[Saved entries]
*** Begin section ***

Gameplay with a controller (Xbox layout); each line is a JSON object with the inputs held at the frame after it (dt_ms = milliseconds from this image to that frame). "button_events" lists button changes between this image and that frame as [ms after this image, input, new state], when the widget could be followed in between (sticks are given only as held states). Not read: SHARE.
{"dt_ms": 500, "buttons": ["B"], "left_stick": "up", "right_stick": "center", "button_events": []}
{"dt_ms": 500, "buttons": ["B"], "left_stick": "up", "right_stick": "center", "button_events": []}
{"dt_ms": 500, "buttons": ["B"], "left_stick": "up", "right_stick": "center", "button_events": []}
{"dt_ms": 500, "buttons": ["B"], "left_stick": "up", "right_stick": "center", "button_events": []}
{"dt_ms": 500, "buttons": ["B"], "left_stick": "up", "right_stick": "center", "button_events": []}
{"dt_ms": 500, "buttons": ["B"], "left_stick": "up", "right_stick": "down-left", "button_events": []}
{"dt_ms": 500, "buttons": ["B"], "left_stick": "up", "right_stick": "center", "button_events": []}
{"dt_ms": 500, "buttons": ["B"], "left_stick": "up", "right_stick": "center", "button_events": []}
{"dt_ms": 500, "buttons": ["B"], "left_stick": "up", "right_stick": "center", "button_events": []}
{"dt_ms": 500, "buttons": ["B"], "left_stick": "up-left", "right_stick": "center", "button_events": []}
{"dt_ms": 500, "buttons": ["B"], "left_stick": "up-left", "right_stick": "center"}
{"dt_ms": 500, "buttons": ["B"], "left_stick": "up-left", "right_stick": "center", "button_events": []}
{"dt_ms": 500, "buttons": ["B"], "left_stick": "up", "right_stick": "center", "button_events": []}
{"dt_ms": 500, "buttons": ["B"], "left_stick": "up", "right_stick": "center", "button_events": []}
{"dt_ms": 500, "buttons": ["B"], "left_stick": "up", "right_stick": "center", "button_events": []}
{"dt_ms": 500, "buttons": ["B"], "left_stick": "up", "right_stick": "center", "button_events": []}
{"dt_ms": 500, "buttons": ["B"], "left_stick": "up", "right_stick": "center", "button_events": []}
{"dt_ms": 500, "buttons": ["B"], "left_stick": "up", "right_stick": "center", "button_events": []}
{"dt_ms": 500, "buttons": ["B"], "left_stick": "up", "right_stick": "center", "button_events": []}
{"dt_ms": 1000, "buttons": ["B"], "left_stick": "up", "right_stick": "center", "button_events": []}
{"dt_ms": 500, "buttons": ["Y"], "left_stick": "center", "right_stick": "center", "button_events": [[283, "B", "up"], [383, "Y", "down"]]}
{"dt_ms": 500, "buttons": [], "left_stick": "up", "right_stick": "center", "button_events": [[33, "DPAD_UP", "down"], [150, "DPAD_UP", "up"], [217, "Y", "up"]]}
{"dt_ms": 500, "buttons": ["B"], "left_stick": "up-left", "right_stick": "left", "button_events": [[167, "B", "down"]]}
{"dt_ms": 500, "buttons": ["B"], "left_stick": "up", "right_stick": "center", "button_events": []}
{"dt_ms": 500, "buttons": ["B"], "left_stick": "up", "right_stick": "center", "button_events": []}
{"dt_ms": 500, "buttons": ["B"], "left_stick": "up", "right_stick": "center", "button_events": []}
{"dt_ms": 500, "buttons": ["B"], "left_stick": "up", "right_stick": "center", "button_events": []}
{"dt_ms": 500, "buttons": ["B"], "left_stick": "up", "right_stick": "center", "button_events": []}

*** End section ***

Each entry must be output exactly as it was written.

Gameplay with a controller (Xbox layout); each line is a JSON object with the inputs held at the frame after it (dt_ms = milliseconds from this image to that frame). "button_events" lists button changes between this image and that frame as [ms after this image, input, new state], when the widget could be followed in between (sticks are given only as held states). Not read: SHARE.
{"dt_ms": 500, "buttons": ["B"], "left_stick": "up", "right_stick": "center", "button_events": []}
{"dt_ms": 500, "buttons": ["B"], "left_stick": "up", "right_stick": "center", "button_events": []}
{"dt_ms": 500, "buttons": ["B"], "left_stick": "up", "right_stick": "center", "button_events": []}
{"dt_ms": 500, "buttons": ["B"], "left_stick": "up", "right_stick": "center", "button_events": []}
{"dt_ms": 500, "buttons": ["B"], "left_stick": "up", "right_stick": "center", "button_events": []}
{"dt_ms": 500, "buttons": ["B"], "left_stick": "up", "right_stick": "down-left", "button_events": []}
{"dt_ms": 500, "buttons": ["B"], "left_stick": "up", "right_stick": "center", "button_events": []}
{"dt_ms": 500, "buttons": ["B"], "left_stick": "up", "right_stick": "center", "button_events": []}
{"dt_ms": 500, "buttons": ["B"], "left_stick": "up", "right_stick": "center", "button_events": []}
{"dt_ms": 500, "buttons": ["B"], "left_stick": "up-left", "right_stick": "center", "button_events": []}
{"dt_ms": 500, "buttons": ["B"], "left_stick": "up-left", "right_stick": "center"}
{"dt_ms": 500, "buttons": ["B"], "left_stick": "up-left", "right_stick": "center", "button_events": []}
{"dt_ms": 500, "buttons": ["B"], "left_stick": "up", "right_stick": "center", "button_events": []}
{"dt_ms": 500, "buttons": ["B"], "left_stick": "up", "right_stick": "center", "button_events": []}
{"dt_ms": 500, "buttons": ["B"], "left_stick": "up", "right_stick": "center", "button_events": []}
{"dt_ms": 500, "buttons": ["B"], "left_stick": "up", "right_stick": "center", "button_events": []}
{"dt_ms": 500, "buttons": ["B"], "left_stick": "up", "right_stick": "center", "button_events": []}
{"dt_ms": 500, "buttons": ["B"], "left_stick": "up", "right_stick": "center", "button_events": []}
{"dt_ms": 500, "buttons": ["B"], "left_stick": "up", "right_stick": "center", "button_events": []}
{"dt_ms": 1000, "buttons": ["B"], "left_stick": "up", "right_stick": "center", "button_events": []}
{"dt_ms": 500, "buttons": ["Y"], "left_stick": "center", "right_stick": "center", "button_events": [[283, "B", "up"], [383, "Y", "down"]]}
{"dt_ms": 500, "buttons": [], "left_stick": "up", "right_stick": "center", "button_events": [[33, "DPAD_UP", "down"], [150, "DPAD_UP", "up"], [217, "Y", "up"]]}
{"dt_ms": 500, "buttons": ["B"], "left_stick": "up-left", "right_stick": "left", "button_events": [[167, "B", "down"]]}
{"dt_ms": 500, "buttons": ["B"], "left_stick": "up", "right_stick": "center", "button_events": []}
{"dt_ms": 500, "buttons": ["B"], "left_stick": "up", "right_stick": "center", "button_events": []}
{"dt_ms": 500, "buttons": ["B"], "left_stick": "up", "right_stick": "center", "button_events": []}
{"dt_ms": 500, "buttons": ["B"], "left_stick": "up", "right_stick": "center", "button_events": []}
{"dt_ms": 500, "buttons": ["B"], "left_stick": "up", "right_stick": "center", "button_events": []}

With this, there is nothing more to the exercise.